# 課題 1
本文では、人体を構成する筋肉は何種類あるとされていますか。
# 課題 2
本文の「この「普段意識することにない」から「の筋肉の動きによるものです。」までを両端も含めて書き直し、その際「骨格筋」を「横紋筋」に変えてください。

# 本文
▬▬▬▬▬▬▬▬▬▬

まず、リラックスという言葉には大別して①体の緊張が緩んでいる様子、②気持ちが穏やかな様子といった意味があります。やや乱暴ですが、冒頭の2パターンに当てはめると「体がリラックスしているから気持ちもリラックスする」と「気持ちがリラックスしているから体もリラックスする」、そして「その両方」であるという考えに落とし込めそうです。
改めてご自身の今の状態を振り返ってみたとき、どのように感じられるでしょうか?実は、私たちの体は常にある程度の緊張を保っています。立つ姿勢、座る姿勢などを”保つ”ためにどこかの筋肉に力が入っています。完全なるリラックス状態だと生き物は形を保つことができなくなってしまいますね。スライムを想像してみるとイメージしやすいかもしれませんが、緊張という支えがない状態では重力に対抗できず、形にならないことが分かります。更に、歩く、話す、などの”動作”を行うためにも緊張が生じます。普段意識することのないレベルでの緊張ですが、歩くときには脚の筋肉や全身の細かな筋肉にわたり力が入っています。
加えてストレスのかかる状況に置かれると、無意識に体へと力が入ります。体のバランスを整える自律神経のうち、交感神経が活発になるために起こるもののひとつです。人によってストレスに感じる程度や頻度に差があり『すぐ緊張する』『緊張がほどけにくい』と感じる方も。暑い寒い、冬のコートが重い、花粉症だ…といった環境的な要素でも体は緊張を強めています。
この「普段意識することにない」緊張が積み重なり大きくなることが原因です。一方で、自動的にリラックスするような状況はなかなか思いつきません。つまり、私たち生き物は『リラックスするよりも緊張することがたやすい』ものなのです。そう考えてしまうと、私たちは「体がリラックスしているから気持ちもリラックスする」ことはできないのでしょうか?
人体を構成する筋肉には、二種類あります。自分の意思で動かせる筋肉(随意筋)と、意思の及ばない筋肉(不随意筋)です。自分の意思で動かせる筋肉は、骨格筋と呼ばれる腕や脚についている筋肉です。意思と言っても「右手よ、動け!」と思っている訳ではありませんが、少なくとも手が動くのは「スマートフォンを操作しようと思っている」という自分の意向の上に成り立っている行動です。私たちがとる動きのほとんどは、この筋肉の動きによるものです。

▬▬▬▬▬▬▬▬▬▬

# 提示項目
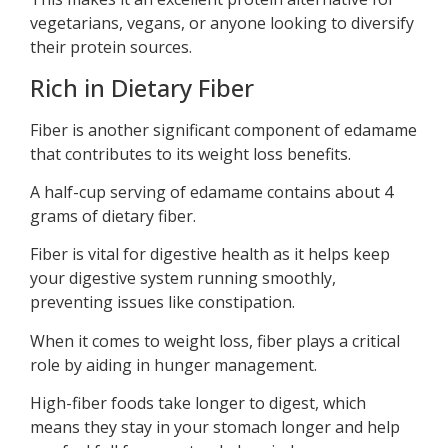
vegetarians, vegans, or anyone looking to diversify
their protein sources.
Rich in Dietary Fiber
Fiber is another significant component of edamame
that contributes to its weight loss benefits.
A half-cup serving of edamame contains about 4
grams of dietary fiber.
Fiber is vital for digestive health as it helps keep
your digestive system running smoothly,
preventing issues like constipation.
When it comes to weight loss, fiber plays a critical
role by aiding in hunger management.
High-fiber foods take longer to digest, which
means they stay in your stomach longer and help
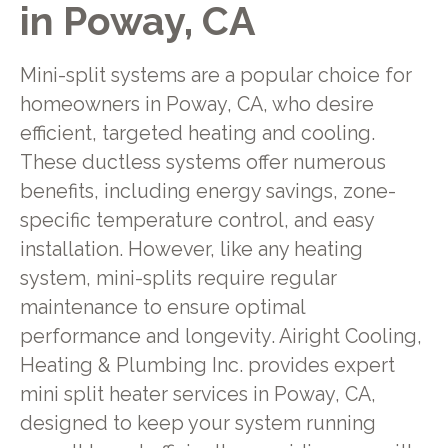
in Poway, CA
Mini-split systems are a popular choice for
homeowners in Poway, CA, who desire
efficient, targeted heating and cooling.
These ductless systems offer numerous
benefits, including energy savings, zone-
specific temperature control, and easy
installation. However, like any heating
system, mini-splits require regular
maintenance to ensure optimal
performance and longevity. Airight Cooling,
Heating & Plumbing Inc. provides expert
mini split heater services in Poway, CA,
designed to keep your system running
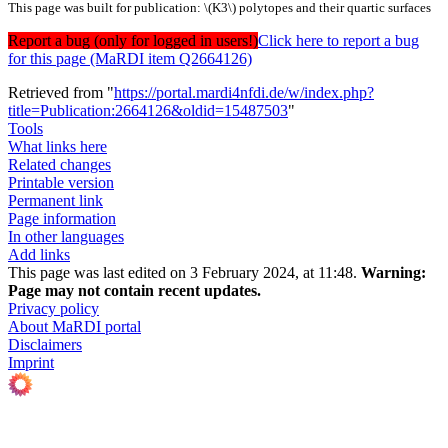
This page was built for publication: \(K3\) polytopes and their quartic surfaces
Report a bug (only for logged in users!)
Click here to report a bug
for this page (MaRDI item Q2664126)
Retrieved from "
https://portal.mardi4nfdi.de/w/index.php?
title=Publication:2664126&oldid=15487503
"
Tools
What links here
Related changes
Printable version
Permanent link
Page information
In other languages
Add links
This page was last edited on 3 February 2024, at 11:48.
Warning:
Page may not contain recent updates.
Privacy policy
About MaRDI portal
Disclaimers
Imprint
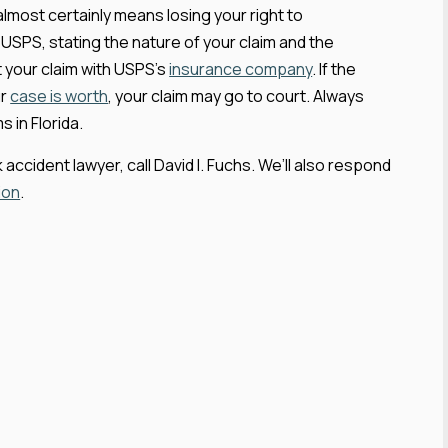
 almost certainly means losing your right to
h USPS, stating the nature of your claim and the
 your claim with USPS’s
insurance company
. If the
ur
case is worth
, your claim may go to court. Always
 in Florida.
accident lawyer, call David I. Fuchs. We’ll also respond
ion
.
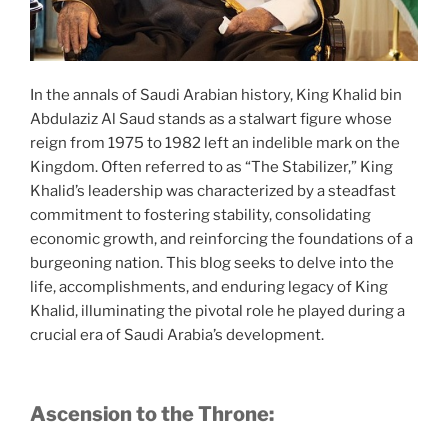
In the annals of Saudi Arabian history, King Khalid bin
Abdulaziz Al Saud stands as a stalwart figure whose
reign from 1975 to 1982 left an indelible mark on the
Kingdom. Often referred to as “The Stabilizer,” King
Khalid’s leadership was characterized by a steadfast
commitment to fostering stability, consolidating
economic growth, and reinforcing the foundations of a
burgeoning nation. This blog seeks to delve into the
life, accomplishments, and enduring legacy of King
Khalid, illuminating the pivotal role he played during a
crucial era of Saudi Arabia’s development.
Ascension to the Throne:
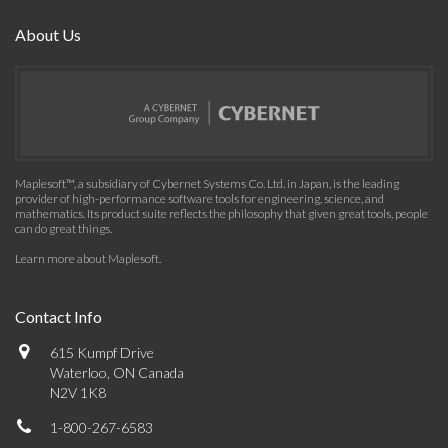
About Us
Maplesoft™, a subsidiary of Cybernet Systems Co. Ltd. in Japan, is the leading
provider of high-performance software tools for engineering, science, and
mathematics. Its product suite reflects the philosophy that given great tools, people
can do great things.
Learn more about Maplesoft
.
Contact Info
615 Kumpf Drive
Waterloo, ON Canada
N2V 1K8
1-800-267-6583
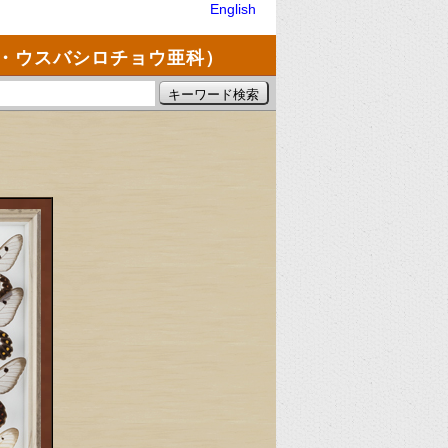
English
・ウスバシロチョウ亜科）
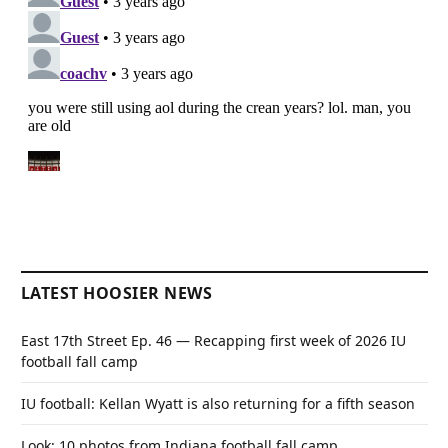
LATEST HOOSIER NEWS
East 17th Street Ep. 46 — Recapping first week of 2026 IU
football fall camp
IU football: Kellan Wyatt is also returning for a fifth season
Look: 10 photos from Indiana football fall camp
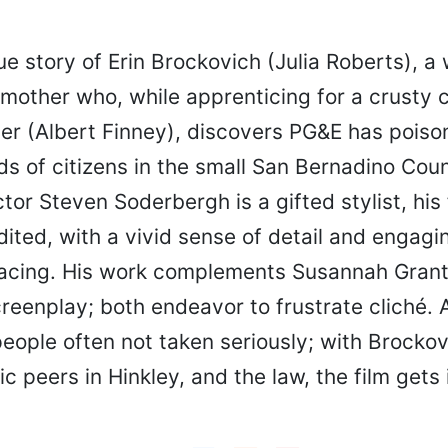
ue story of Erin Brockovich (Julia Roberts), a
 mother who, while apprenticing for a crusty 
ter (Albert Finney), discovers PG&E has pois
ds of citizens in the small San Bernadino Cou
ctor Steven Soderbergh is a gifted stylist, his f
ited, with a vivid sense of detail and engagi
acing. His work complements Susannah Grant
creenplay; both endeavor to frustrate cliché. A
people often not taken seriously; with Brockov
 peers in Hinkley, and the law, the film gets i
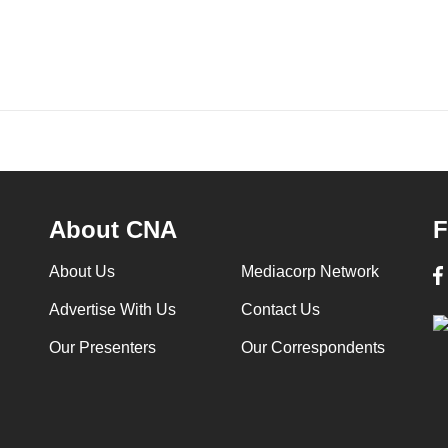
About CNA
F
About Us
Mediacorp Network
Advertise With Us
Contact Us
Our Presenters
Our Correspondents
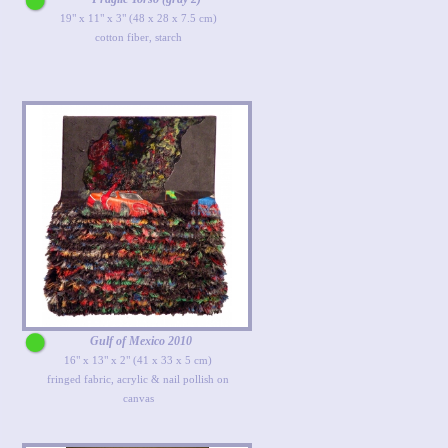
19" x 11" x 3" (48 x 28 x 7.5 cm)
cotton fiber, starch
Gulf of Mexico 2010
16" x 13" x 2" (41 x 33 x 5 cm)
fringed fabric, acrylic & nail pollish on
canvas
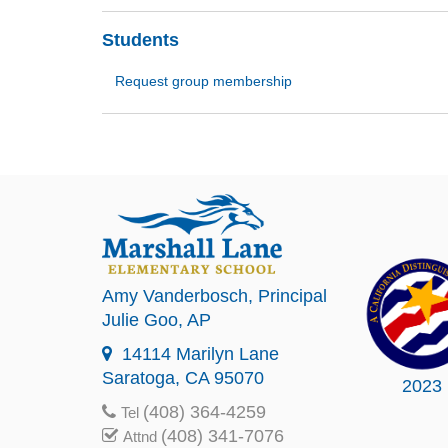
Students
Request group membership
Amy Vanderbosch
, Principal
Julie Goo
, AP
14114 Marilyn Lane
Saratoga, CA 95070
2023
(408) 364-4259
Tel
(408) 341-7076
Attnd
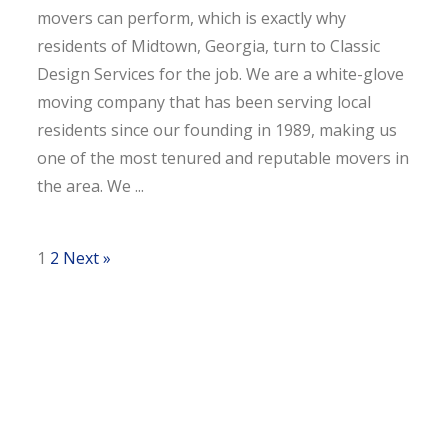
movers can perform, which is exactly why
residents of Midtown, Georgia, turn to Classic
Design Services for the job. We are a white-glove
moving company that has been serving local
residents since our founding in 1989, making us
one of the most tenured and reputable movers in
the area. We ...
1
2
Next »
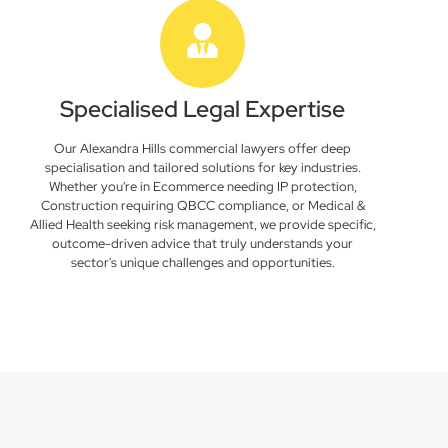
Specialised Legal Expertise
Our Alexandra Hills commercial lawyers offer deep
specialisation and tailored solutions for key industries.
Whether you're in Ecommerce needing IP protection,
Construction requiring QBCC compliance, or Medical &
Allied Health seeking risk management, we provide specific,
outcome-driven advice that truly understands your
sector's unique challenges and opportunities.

▬▬▬▬▬▬▬▬▬▬

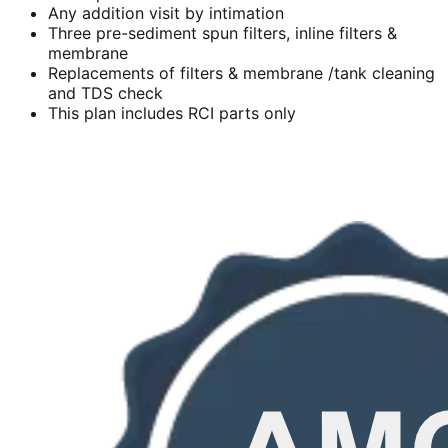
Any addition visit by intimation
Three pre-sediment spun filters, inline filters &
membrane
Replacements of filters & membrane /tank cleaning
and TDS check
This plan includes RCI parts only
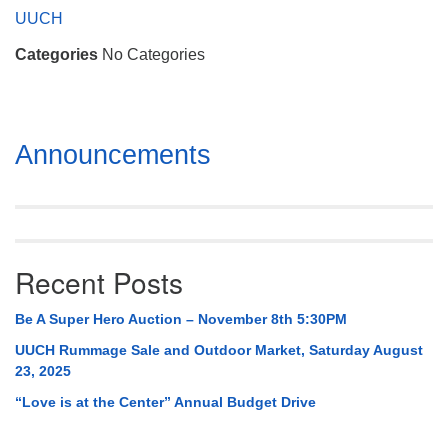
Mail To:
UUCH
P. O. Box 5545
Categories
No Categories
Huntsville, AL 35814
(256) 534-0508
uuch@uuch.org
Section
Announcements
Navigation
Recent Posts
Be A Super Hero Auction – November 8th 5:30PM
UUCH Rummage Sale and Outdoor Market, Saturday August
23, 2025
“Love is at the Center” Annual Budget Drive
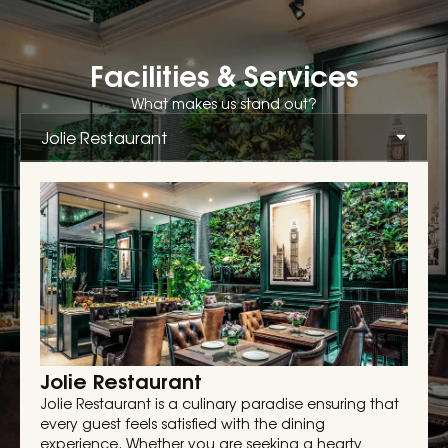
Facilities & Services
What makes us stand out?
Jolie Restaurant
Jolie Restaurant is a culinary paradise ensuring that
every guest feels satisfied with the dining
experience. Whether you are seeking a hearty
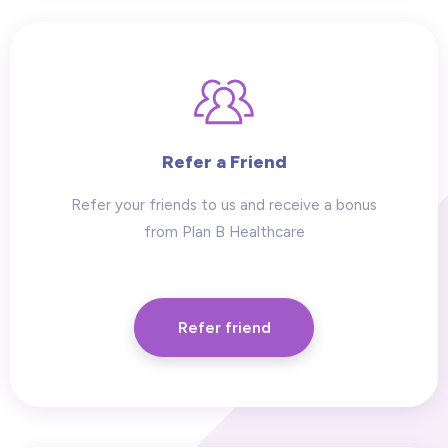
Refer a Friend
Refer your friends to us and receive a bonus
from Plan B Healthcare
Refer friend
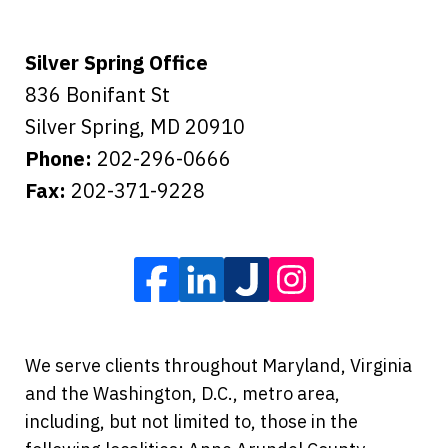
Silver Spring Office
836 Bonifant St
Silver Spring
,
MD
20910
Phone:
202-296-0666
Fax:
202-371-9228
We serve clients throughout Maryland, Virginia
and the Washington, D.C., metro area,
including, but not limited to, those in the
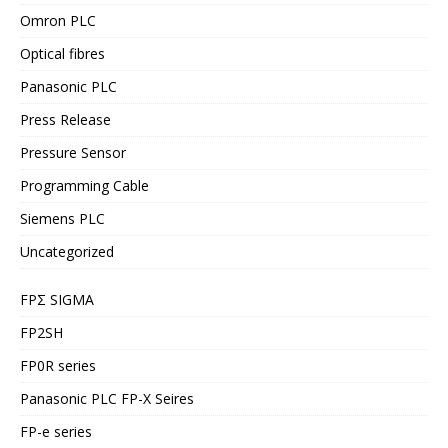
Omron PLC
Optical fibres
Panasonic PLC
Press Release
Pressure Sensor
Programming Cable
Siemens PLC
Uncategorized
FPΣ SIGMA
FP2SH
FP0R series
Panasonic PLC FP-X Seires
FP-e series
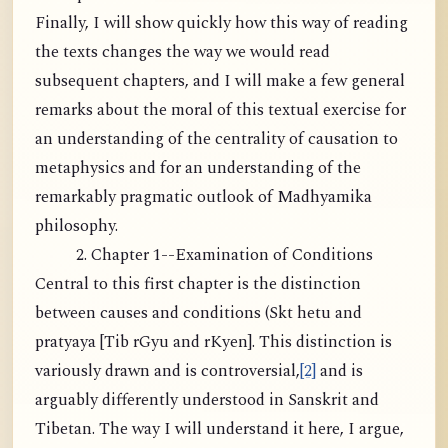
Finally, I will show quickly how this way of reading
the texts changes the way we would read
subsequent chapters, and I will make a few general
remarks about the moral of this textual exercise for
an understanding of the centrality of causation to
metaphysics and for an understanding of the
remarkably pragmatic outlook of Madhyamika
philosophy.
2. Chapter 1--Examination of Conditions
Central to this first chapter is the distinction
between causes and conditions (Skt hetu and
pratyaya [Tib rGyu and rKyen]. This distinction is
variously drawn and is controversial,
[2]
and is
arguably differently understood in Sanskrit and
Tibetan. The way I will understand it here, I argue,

▬▬▬▬▬▬▬▬▬▬

# 解答 1
二種類(随意筋と不随意筋)です。

# 解答 2
この「普段意識することにない」緊張が積み重なり大きくなることが原因です。一方で、自動的にリラックスするような状況はなかなか思いつきません。つまり、私たち生き物は『リラックスするよりも緊張することがたやすい』ものなのです。そう考えてしまうと、私たちは「体がリラックスしているから気持ちもリラックスする」ことはできないのでしょうか?
人体を構成する筋肉には、二種類あります。自分の意思で動かせる筋肉(随意筋)と、意思の及ばない筋肉(不随意筋)です。自分の意思で動かせる筋肉は、横紋筋と呼ばれる腕や脚についている筋肉です。意思と言っても「右手よ、動け!」と思っている訳ではありませんが、少なくとも手が動くのは「スマートフォンを操作しようと思っている」という自分の意向の上に成り立っている行動です。私たちがとる動きのほとんどは、この筋肉の動きによるものです。